What you should do
Set down every line from the one containing "tilt_deg: -19.6" through the last line of the records below, exactly as written, and leave out the pictures.

[Items from a dataset]
- Opening Delimiter -

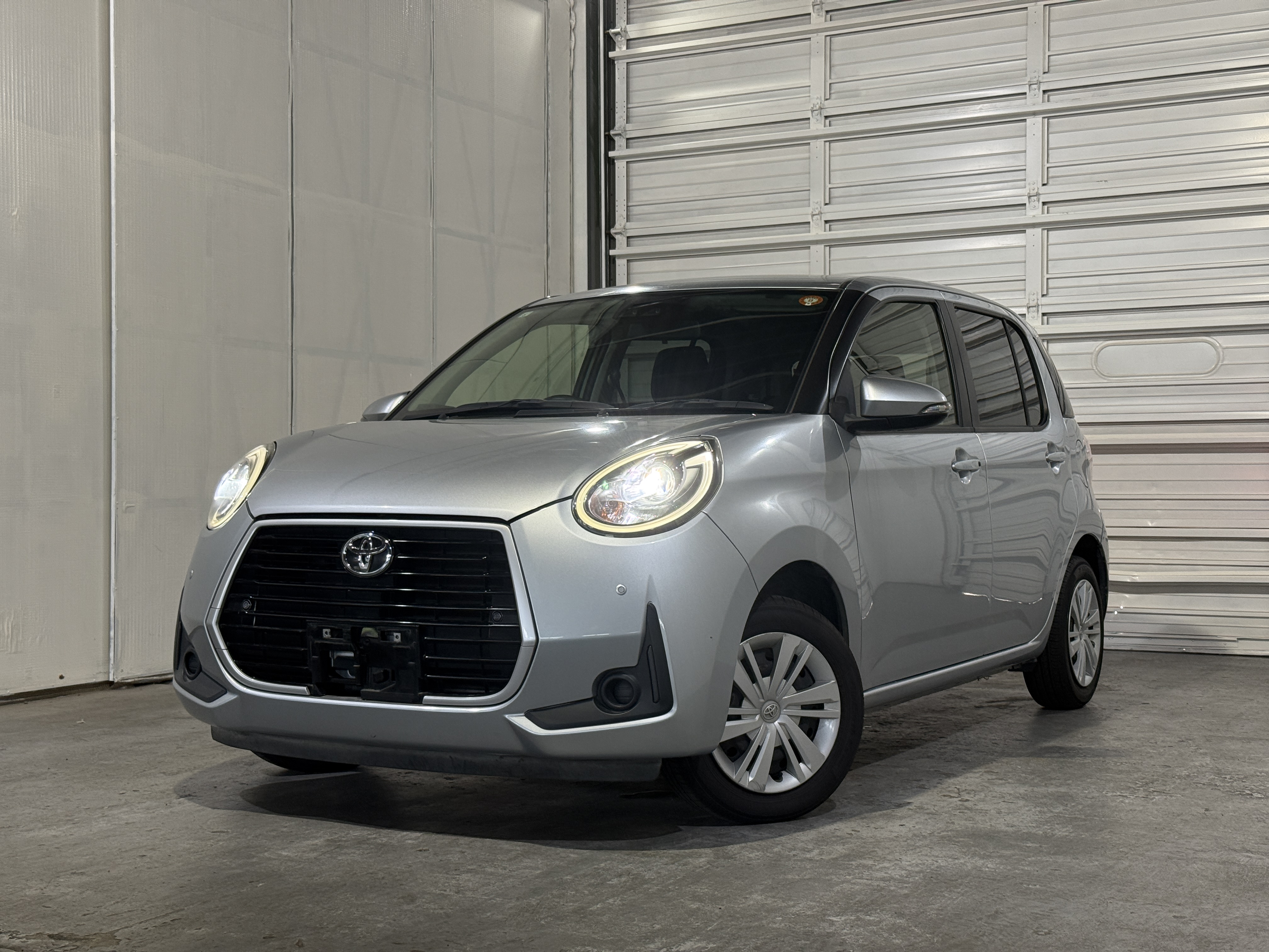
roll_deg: +0.0
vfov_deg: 30.3
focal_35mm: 48
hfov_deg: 39.7
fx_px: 1760
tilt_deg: +0.3
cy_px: 476
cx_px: 634
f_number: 1.78
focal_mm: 6.76
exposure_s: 1/120
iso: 160
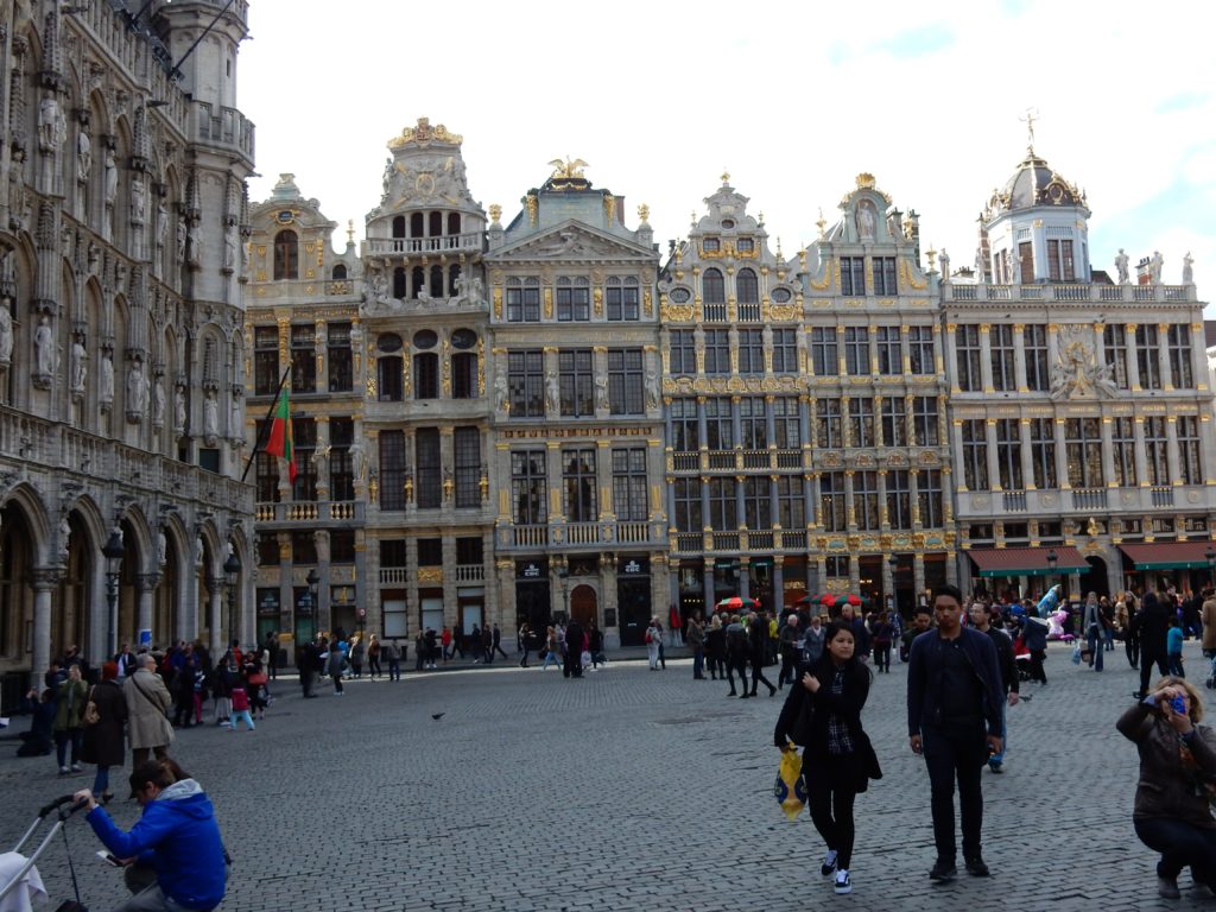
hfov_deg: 51.4
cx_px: 608
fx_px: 1265
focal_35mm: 36
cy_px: 456
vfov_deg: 39.7
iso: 125
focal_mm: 6.4
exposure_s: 1/400
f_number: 4
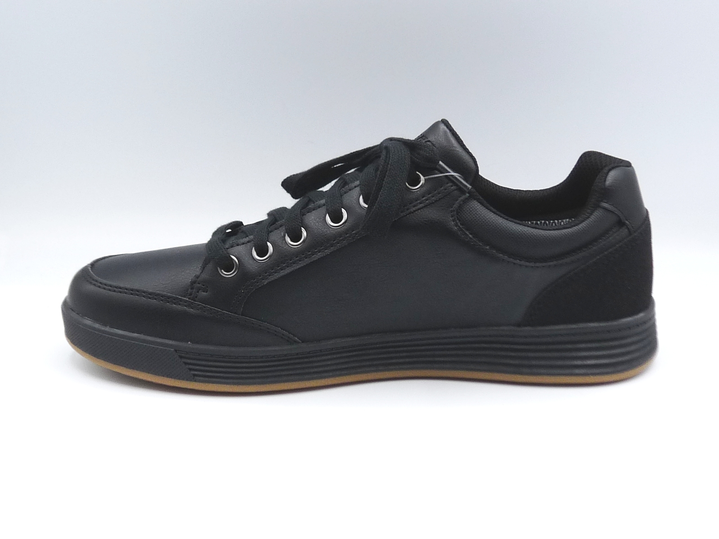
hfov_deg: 37.5
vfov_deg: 28.6
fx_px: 1059
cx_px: 360
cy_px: 270
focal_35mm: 51
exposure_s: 1/160
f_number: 4
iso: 100
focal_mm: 5.1
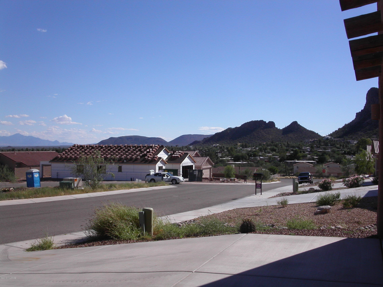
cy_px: 144
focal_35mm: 38
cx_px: 192
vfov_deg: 37.7
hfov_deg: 49.0
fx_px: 420
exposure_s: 1/750
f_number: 8
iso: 100
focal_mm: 7.8
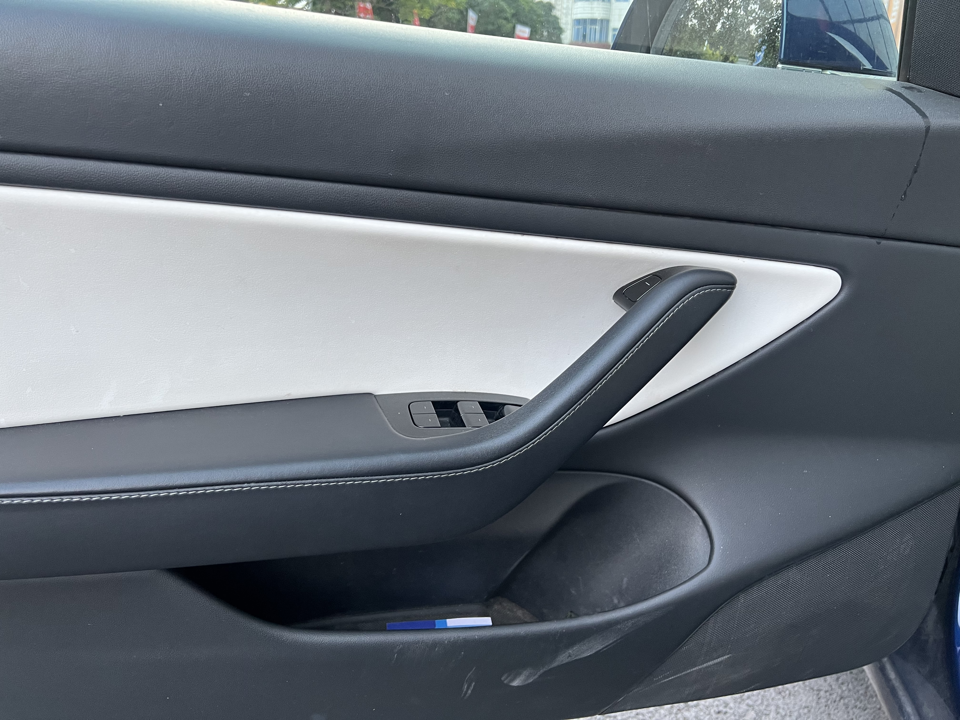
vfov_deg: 53.1
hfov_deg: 67.3
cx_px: 480
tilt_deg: -19.6
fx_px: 721
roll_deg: -2.2
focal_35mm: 26
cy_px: 360
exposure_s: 1/69
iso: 125
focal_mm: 5.7
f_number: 1.5
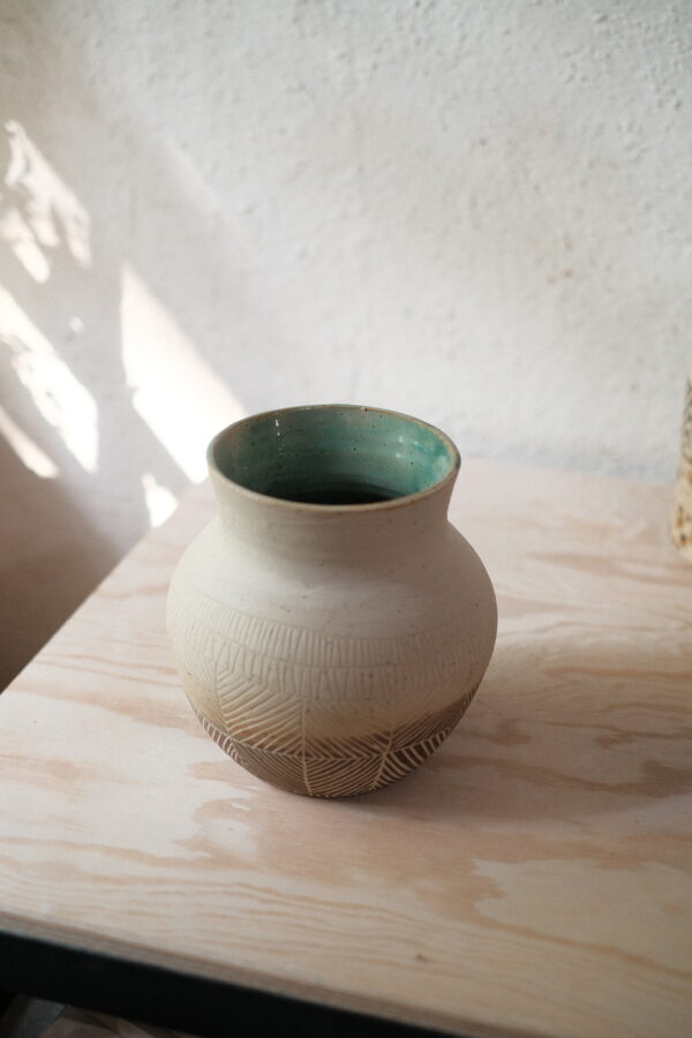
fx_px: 1528
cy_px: 519
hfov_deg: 25.5
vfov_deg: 37.5
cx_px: 346
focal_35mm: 53
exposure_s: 1/320
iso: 1250
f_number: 2
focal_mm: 35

- Closing Delimiter -

Finished exercise
tilt_deg: -19.6
fx_px: 721
roll_deg: -2.2
focal_35mm: 26
cy_px: 360
exposure_s: 1/69
iso: 125
focal_mm: 5.7
f_number: 1.5
fx_px: 1528
cy_px: 519
hfov_deg: 25.5
vfov_deg: 37.5
cx_px: 346
focal_35mm: 53
exposure_s: 1/320
iso: 1250
f_number: 2
focal_mm: 35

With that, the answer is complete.